It’s the same thing with the stars. It makes no difference if the light is made by burning some substance a few inches away from the slit of the spectroscope, or whether it has traveled 90 millions of miles from the Sun—which takes about 8½ minutes, or 45 years for the light to reach it from Aldebaran, it always acts exactly in the same way; and so we know a good deal about the stuff the stars are made of.

Let’s see now, how a real spectroscope is made, for it isn’t always convenient to have a pitch dark room, nor is it a very exact way to hold the prism to your eye when examining the light of burning sodium, or hydrogen gas, or other substances.

The spectroscope is an instrument made so that the light of a substance burned at one end will pass through a prism and will form a spectrum on the retina of the eye at the other end. It is usually made up of two tubes mounted on a stand at an angle with the prism between them, as shown in [Fig. 184].

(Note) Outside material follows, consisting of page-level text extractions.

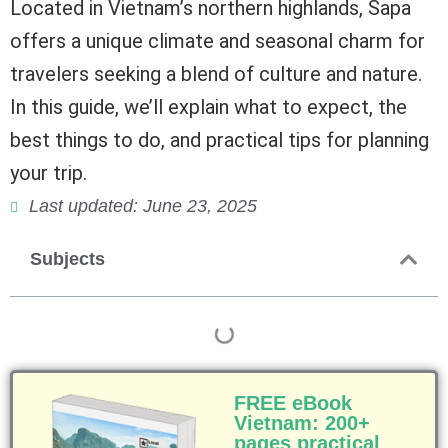
Located in Vietnam’s northern highlands, Sapa
offers a unique climate and seasonal charm for
travelers seeking a blend of culture and nature.
In this guide, we’ll explain what to expect, the
best things to do, and practical tips for planning
your trip.
Last updated: June 23, 2025
Subjects
FREE eBook
Vietnam: 200+
pages practical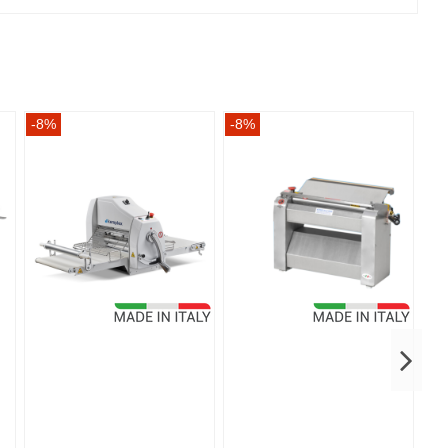
-8%
-8%
-8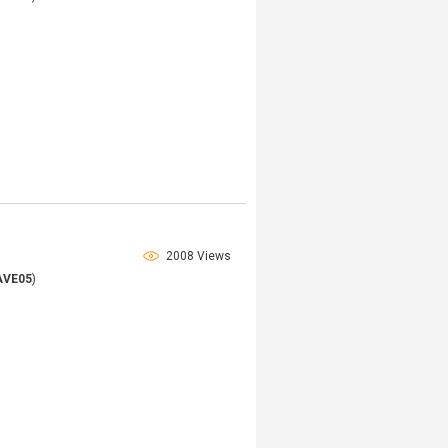
2008 Views
AVE05
)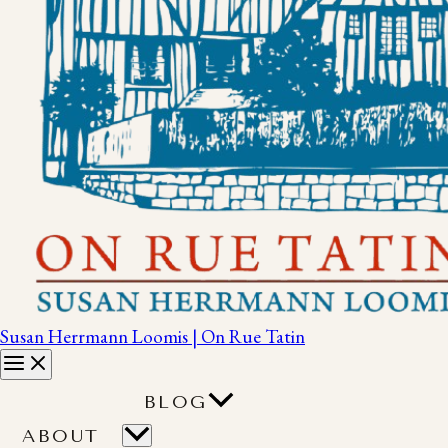
Susan Herrmann Loomis | On Rue Tatin
BLOG
ABOUT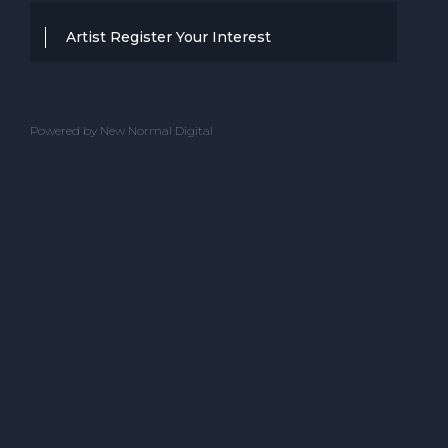
Artist Register Your Interest
Thanks for your interest in working with
BBC Entertainment. If you think you
Powered by New Normal Digital
have a professional performance that is
up to the high standard, we are known
for providing clients with then we would
love to hear from you.
Please complete the below and one of
our team will get back to you.
ACT NAME
CONTACT NAME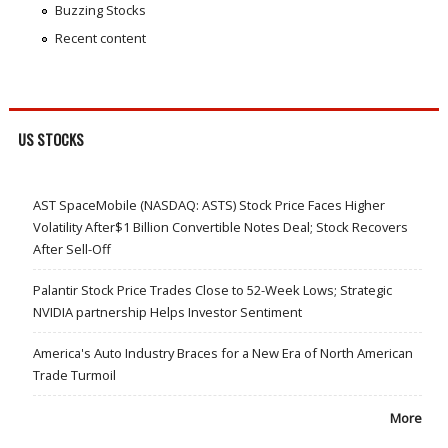
Buzzing Stocks
Recent content
US STOCKS
AST SpaceMobile (NASDAQ: ASTS) Stock Price Faces Higher
Volatility After$1 Billion Convertible Notes Deal; Stock Recovers
After Sell-Off
Palantir Stock Price Trades Close to 52-Week Lows; Strategic
NVIDIA partnership Helps Investor Sentiment
America's Auto Industry Braces for a New Era of North American
Trade Turmoil
More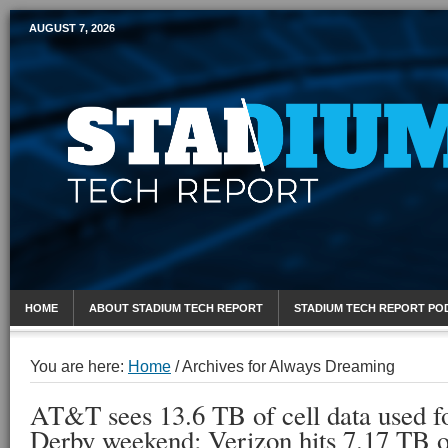
AUGUST 7, 2026
Mobile Sports Report
HOME
ABOUT STADIUM TECH REPORT
STADIUM TECH REPORT PO
You are here:
Home
/
Archives for Always Dreaming
AT&T sees 13.6 TB of cell data used f
Derby weekend; Verizon hits 7.17 TB 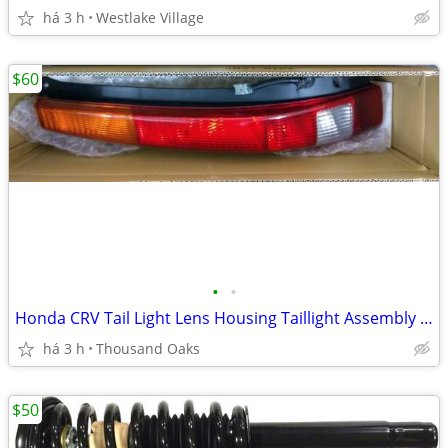
há 3 h
Westlake Village
$60
•
•
Honda CRV Tail Light Lens Housing Taillight Assembly CR-V Left Side
há 3 h
Thousand Oaks
$50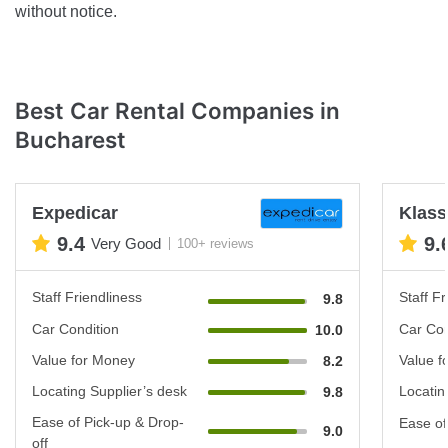
without notice.
Best Car Rental Companies in
Bucharest
Expedicar
Klas
9.4
9.
Very Good
100+ reviews
Staff Friendliness
Staff Fr
9.8
Car Condition
Car Con
10.0
Value for Money
Value f
8.2
Locating Supplier’s desk
Locatin
9.8
Ease of Pick-up & Drop-
Ease of
9.0
off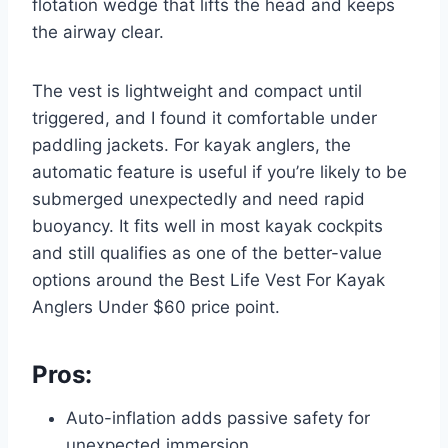
flotation wedge that lifts the head and keeps
the airway clear.
The vest is lightweight and compact until
triggered, and I found it comfortable under
paddling jackets. For kayak anglers, the
automatic feature is useful if you’re likely to be
submerged unexpectedly and need rapid
buoyancy. It fits well in most kayak cockpits
and still qualifies as one of the better-value
options around the Best Life Vest For Kayak
Anglers Under $60 price point.
Pros:
Auto-inflation adds passive safety for
unexpected immersion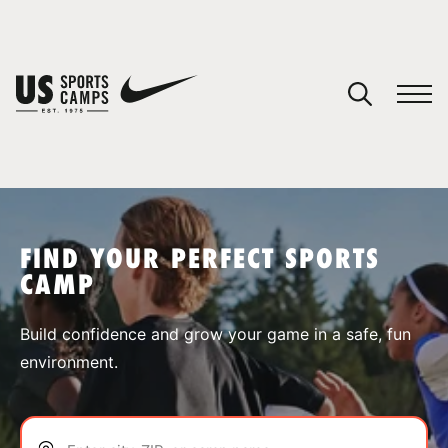
YOUR CART
You have no camps in your cart.
CONTINUE SHOPPING
FIND YOUR PERFECT SPORTS
CAMP
SPORTS
Build confidence and grow your game in a safe, fun
environment.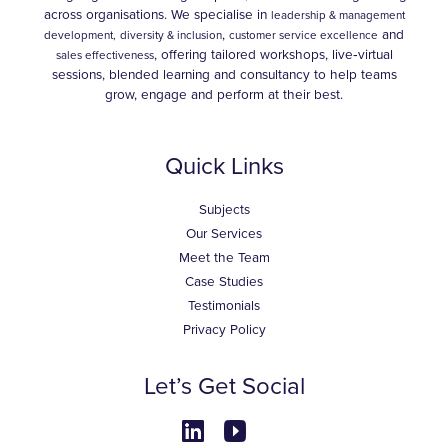
across organisations. We specialise in
leadership & management
,
and
development,
diversity & inclusion
customer service excellence
, offering tailored workshops, live‑virtual
sales effectiveness
sessions, blended learning and consultancy to help teams
grow, engage and perform at their best.
Quick Links
Subjects
Our Services
Meet the Team
Case Studies
Testimonials
Privacy Policy
Let’s Get Social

In the end of the first tube, which is called a collimator, a very narrow slit is cut, and it is at this end that the substance is placed which is to be burned and whose light is to be split up and examined.

A convex lens is fitted in the other end of the collimator, or first tube, so that the light after passing through the slit will then pass in a beam through the prism. The other tube—the one you look through—is called a telescope and in this one is fitted a convex object glass and an eyepiece which magnifies the spectrum made by the prism.

When a camera is used to photograph the spectrum the eyepiece is taken out of the tube of the spectroscope and a little camera is put in its place. In this way the camera and the spectroscope are combined and this helps chemists to compare the spectra of different burning substances far better than they could do with the naked eye alone.

To photograph the spectrum of the Sun the eyepiece of the big telescope is taken out and the end of the tube of the spectroscope with the slit in it is fitted in its place. In making a photograph of the spectrum of a star the slit is not needed, for the light of the star itself is but a mere point.

In photographing the spectrum of the Sun and stars three wonderful instruments are combined, namely, the telescope, the spectroscope and the camera; perhaps I should have said four wonderful instruments, for without the brain of a genius using them the Sun and stars never would have given up their secrets.